With the current cost of living crisis in the UK, many people feel the squeeze. In these trying times, it’s essential to make sure we’re making the best financial decisions for our money situations.
Should you prioritise paying down debt or stack that additional cash? It’s a loaded question that, at first, may seem quite simple; of course, you should pay off your debt before saving money.
However, it’s not that simple. There isn’t a straight right or wrong answer. It boils down to whether you want to apply a mathematical or emotional approach to this decision.
The mathematical approach
The mathematical approach would be to do what makes the most sense financially. Go with the decision that will save you more or cost you less money.
If, for instance, you have zero-interest debt, then focusing on saving money makes perfect sense. One example of this kind of scenario is provided by credit cards that provide 0% interest on purchases for a period ranging from one to two years.
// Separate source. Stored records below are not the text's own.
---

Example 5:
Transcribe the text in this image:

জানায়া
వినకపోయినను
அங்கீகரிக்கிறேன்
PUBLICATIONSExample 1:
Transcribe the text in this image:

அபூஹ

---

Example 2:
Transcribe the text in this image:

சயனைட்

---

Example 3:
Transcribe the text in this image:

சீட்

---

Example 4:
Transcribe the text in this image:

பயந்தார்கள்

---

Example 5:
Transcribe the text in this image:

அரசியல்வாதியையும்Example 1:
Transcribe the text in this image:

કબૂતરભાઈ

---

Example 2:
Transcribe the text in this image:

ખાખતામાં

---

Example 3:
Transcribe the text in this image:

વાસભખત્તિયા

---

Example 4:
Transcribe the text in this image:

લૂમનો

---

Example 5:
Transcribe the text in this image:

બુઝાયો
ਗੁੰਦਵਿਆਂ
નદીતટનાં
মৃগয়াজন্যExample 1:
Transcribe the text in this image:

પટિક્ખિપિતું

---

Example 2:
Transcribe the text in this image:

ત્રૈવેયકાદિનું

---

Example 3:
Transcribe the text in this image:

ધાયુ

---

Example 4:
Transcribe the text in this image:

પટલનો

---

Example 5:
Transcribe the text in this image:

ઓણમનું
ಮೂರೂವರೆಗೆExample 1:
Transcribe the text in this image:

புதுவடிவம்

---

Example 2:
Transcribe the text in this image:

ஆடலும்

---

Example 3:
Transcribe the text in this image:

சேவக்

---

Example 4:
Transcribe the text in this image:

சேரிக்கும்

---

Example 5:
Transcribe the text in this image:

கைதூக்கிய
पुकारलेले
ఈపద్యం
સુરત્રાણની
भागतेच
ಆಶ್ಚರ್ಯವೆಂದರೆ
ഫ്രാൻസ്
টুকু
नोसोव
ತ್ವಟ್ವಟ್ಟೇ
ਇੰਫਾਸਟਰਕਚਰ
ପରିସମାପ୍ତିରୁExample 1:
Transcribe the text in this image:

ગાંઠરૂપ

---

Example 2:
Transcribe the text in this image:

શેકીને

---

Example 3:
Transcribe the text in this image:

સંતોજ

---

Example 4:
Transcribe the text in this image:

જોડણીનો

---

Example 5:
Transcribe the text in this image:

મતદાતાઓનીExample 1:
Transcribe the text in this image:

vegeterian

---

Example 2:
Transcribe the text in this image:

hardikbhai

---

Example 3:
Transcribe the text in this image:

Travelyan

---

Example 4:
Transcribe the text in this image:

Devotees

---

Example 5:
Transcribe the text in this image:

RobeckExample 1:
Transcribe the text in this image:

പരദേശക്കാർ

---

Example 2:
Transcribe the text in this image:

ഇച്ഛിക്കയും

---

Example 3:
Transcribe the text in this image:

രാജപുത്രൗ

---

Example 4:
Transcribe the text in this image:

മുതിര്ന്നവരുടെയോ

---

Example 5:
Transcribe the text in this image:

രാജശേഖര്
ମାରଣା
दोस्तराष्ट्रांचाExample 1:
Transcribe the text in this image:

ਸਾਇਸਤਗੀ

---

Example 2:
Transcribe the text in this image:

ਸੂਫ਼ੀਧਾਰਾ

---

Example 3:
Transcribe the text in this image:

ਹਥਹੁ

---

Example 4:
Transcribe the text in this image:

It is a legitimate argument to suggest that you should take advantage of interest-free borrowing for the most extended period feasible, provided that you have the cash to pay off the debt before the interest expenses kick in. That extra money could then be saved or, better yet, invested to increase its value over time.
On the other hand, if the interest you will earn on your savings is higher than the interest you need to pay on the debt, then mathematically, it would make sense to prioritise paying down debt over savings.
The emotional approach
Put simply, with the emotional approach, you’re leading with your heart and not your head. Your decision here is based on what feels right for you.
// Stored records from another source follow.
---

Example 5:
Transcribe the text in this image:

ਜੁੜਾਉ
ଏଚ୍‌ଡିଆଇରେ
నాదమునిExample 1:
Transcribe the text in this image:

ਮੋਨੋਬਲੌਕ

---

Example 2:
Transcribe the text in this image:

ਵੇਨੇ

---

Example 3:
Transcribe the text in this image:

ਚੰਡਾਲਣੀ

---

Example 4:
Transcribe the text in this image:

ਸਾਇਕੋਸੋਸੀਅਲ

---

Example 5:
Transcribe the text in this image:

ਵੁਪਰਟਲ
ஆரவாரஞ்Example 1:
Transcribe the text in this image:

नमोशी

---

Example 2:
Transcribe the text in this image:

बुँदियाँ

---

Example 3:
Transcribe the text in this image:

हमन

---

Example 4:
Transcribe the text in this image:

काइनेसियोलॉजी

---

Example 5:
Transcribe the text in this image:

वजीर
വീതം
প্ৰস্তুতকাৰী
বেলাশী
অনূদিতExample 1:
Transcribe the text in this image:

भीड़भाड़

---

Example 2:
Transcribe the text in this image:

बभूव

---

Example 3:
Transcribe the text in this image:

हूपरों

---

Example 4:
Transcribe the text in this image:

If you have debt keeping you up at night and you feel overwhelmed by the financial burden, you may decide paying down the debt is the best option for you, even if it’s low-interest debt.
For this reason, over 45,000 students in the UK overpaid their student loans during the 2020/21 tax year, rather than only making the standard minimum payment that comes out of their monthly paycheque like tax.
While they could potentially save or invest the money to make it grow, they prefer having the satisfaction of not being indebted to anyone.
The best of both worlds
If you can’t decide between the two approaches with your money, you don’t have to. You could consider a more balanced approach to financial planning, which would allow you to pay off your debts while building savings.
After creating a budget and setting your financial priorities, determine if you have enough money to get you through a financial emergency, such as an illness or a job loss.
Determine how much money you’ll need for food, clothing, entertainment, and other fixed and variable costs by keeping track of your spending for a month. As long as you have saved three months’ expenses, your finances are sound; you can then focus on paying off debt.
No matter whatever path you choose, it’s crucial that your personal financial goals are weighed and prioritised before deciding. Balance is vital when determining whether to pay off your debt or save for the future.